Prompt. Repeat, word for word and with nothing added, each line from the one containing "ЭТОМ БРАУЗЕРЕ ДЛЯ ПОСЛЕДУЮЩИХ МОИХ" to the final line of the data, keeping both ends. Pictures are not part of the copy.

━━━━━ Excerpted data ━━━━━

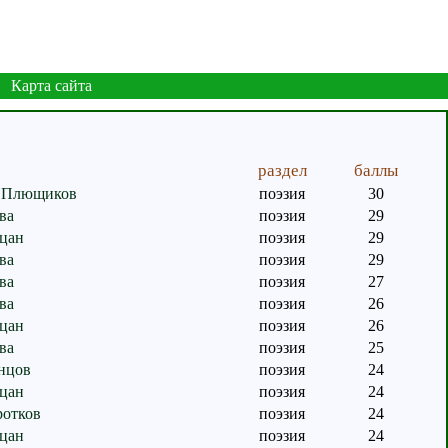
Карта сайта
раздел
баллы
 Плющиков
поэзия
30
ва
поэзия
29
цан
поэзия
29
ва
поэзия
29
ва
поэзия
27
ва
поэзия
26
цан
поэзия
26
ва
поэзия
25
нцов
поэзия
24
цан
поэзия
24
ротков
поэзия
24
цан
поэзия
24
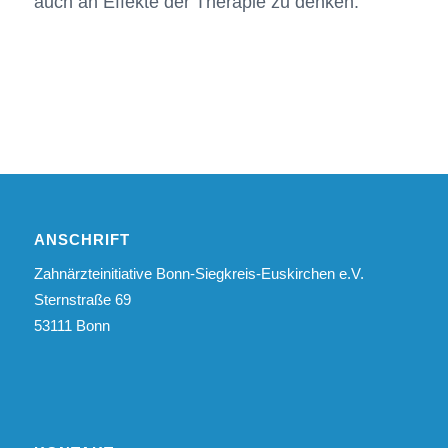
auch an Effekte der Therapie zu denken.
ANSCHRIFT
Zahnärzteinitiative Bonn-Siegkreis-Euskirchen e.V.
Sternstraße 69
53111 Bonn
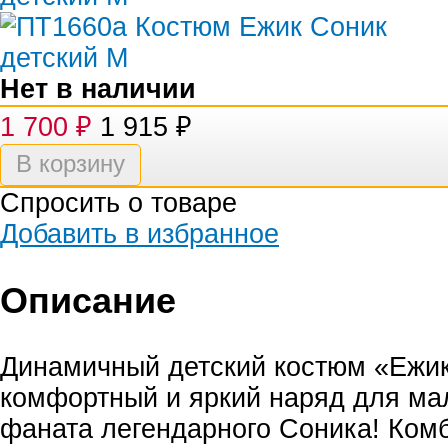
Нет в наличии
1 700
₽
1 915
₽
Спросить о товаре
Добавить в избранное
Описание
Динамичный детский костюм «Ежик
комфортный и яркий наряд для ма
фаната легендарного Соника! Ком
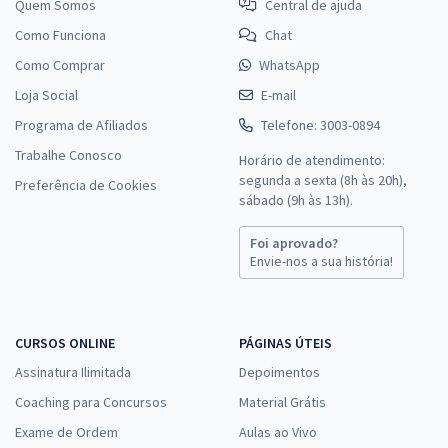
Quem Somos
Central de ajuda
Como Funciona
Chat
Como Comprar
WhatsApp
Loja Social
E-mail
Programa de Afiliados
Telefone: 3003-0894
Trabalhe Conosco
Horário de atendimento:
segunda a sexta (8h às 20h),
Preferência de Cookies
sábado (9h às 13h).
Foi aprovado?
Envie-nos a sua história!
CURSOS ONLINE
PÁGINAS ÚTEIS
Assinatura Ilimitada
Depoimentos
Coaching para Concursos
Material Grátis
Exame de Ordem
Aulas ao Vivo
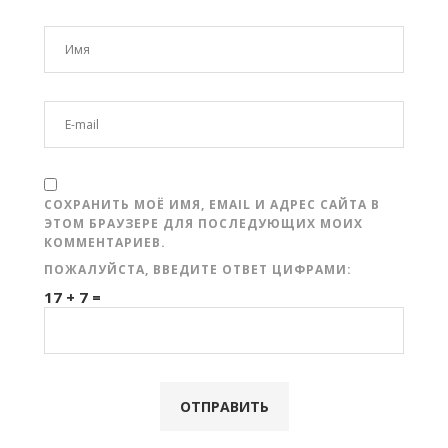
СОХРАНИТЬ МОЁ ИМЯ, EMAIL И АДРЕС САЙТА В
ЭТОМ БРАУЗЕРЕ ДЛЯ ПОСЛЕДУЮЩИХ МОИХ
КОММЕНТАРИЕВ.
ПОЖАЛУЙСТА, ВВЕДИТЕ ОТВЕТ ЦИФРАМИ:
17 + 7 =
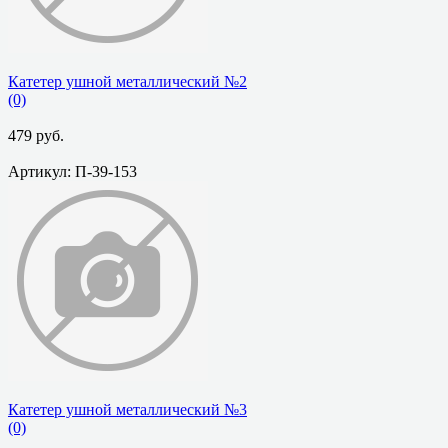
Катетер ушной металлический №2
(0)
479 руб.
Артикул: П-39-153
избранное
сравнить
Катетер ушной металлический №3
(0)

━━━━━

Result below.
ЭТОМ БРАУЗЕРЕ ДЛЯ ПОСЛЕДУЮЩИХ МОИХ
КОММЕНТАРИЕВ.
ПОЖАЛУЙСТА, ВВЕДИТЕ ОТВЕТ ЦИФРАМИ:
17 + 7 =
Катетер ушной металлический №2
(0)
479 руб.
Артикул: П-39-153
избранное
сравнить
Катетер ушной металлический №3
(0)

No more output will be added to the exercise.